Most people don't know how vulnerable they are when they are connected to a public WIFI connection.  Let's say you're carrying your iPhone or Android in your pocket, and you walk into your local coffee shop and connect to the free WIFI there.  Once you've done that, a hacker could easily steal your passwords, even if you never take your phone out of your pocket.  Scary, huh?  These hackers are not attacking the semiprime numbers in the security protocol.  Instead, they are acting like the bank robbers, and attacking other parts of the protocol that really are weak.

It's possible to defend yourself against these types of attacks, but as of today, you have to know what you're doing if you want to protect your computers and cell phones, especially if you're connected to a public WIFI.  I believe that our computers and devices will get smarter over the coming years so that they will not be vulnerable to these attacks. However, at the heart of it all, are still these large semiprime numbers.  If someone figures out a way to crack them, there's no easy way to fix this.

If someone could answer the RSA Challenge, they could crack the large semiprime numbers at the heart of the security protocol - it would be like having a way to walk right through the bank vault door even if it were closed and locked.  While no one possess anywhere near sufficient computing power to answer RSA's challenge, if someone magically came up with the answer, anyone could quickly verify that they had the right answer because it would be super fast to multiply the two numbers together to see if that equaled the number above.  Fundamentally, the fact that it's too time consuming to calculate the answer but trivial to check the correctness of the answer, is what secures the network connection between your computer and all servers on the Internet.  If you could answer RSA's challenge, our Internet security would vanish in an instant.

In the 1990's our government used to consider this type of computer security to be equivalent to possessing a nuclear weapon - it was classified as an armament.  They have since changed this stance, but their former stance shows you how important this kind of security is to our nation, and to nearly everyone who uses the Internet.  I think we're fortunate that the government changed their view on this before the 9/11 attacks.

Hypothetical intel Quantum
computer chip
But the day is coming when quantum computers will be able to break into any secured Internet connection, because unlike the computers of today, quantum computers will be able to solve the RSA challenge in a reasonably short amount of time.  And when this happens, our government could well classify these new computers as equivalent to nuclear weapons again because they would destroy all privacy and security on the Internet.  How soon this will happen is a matter of debate, but I believe some time this century we will have the technology, perhaps as soon as a few decades from now.  And then it's only a matter of time before the cost of these devices comes down and then that's it - we need to change the fundamental security architecture of the Internet that we've relied on since the dawn of the Internet.

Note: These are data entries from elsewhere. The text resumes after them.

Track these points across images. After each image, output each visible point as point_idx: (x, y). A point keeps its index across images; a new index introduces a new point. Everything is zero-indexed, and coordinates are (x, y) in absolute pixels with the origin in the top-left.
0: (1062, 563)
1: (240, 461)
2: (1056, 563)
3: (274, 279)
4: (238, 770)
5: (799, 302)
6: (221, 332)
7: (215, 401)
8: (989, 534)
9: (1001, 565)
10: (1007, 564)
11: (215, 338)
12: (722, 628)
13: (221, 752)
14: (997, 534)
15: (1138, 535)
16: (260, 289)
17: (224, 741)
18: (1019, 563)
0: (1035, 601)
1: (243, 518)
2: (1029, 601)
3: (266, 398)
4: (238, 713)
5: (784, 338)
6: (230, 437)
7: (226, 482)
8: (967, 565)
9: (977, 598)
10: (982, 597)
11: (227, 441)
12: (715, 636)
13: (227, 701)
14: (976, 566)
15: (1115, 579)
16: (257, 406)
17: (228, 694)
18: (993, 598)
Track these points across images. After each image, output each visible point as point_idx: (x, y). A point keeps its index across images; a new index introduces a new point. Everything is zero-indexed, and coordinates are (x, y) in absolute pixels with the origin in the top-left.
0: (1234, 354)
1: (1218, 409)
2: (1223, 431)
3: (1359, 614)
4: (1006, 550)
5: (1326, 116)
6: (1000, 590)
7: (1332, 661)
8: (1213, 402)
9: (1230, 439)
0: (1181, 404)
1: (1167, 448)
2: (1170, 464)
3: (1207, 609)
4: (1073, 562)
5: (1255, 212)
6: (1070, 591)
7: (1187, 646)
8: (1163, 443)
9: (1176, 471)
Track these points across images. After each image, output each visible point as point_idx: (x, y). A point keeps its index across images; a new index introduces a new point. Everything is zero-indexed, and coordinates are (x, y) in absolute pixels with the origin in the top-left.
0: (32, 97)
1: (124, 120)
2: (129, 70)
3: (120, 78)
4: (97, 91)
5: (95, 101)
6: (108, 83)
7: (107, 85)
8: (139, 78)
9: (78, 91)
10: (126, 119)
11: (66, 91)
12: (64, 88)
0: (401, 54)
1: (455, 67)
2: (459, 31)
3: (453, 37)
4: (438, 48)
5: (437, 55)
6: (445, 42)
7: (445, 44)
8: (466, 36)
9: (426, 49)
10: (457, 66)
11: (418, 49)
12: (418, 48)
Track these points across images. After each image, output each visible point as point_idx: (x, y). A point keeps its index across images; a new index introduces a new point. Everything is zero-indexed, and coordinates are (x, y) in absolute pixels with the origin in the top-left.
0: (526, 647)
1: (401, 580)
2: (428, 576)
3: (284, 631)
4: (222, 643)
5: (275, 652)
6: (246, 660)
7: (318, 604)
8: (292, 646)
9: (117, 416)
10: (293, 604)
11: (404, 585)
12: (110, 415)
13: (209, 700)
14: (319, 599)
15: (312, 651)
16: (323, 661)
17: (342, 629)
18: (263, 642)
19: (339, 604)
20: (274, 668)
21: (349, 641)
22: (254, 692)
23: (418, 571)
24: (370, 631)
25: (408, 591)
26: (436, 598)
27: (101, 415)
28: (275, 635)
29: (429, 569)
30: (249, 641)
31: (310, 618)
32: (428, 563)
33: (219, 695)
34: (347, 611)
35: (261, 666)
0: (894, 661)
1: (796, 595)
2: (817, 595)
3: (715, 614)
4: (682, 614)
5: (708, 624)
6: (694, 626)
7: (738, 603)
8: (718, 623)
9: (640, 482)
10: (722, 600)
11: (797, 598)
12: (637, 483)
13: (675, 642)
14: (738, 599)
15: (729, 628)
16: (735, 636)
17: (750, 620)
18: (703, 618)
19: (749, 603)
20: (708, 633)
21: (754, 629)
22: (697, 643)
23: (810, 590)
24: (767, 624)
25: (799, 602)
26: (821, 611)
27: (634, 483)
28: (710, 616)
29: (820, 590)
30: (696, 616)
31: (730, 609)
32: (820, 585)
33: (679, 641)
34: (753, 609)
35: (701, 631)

Knowing that this day is coming, some people formed the PQCrypto conference to pool together great minds to prevent this from happening - but they haven't yet figured out a solution.  Assuming they or someone else does eventually come up with a counter measure, fixing this problem will be a project equivalent or worse in risk and size to the Y2K problem that we were all worried would bring down the Internet, and that cost over $300 billion dollars to fix according to the BBC.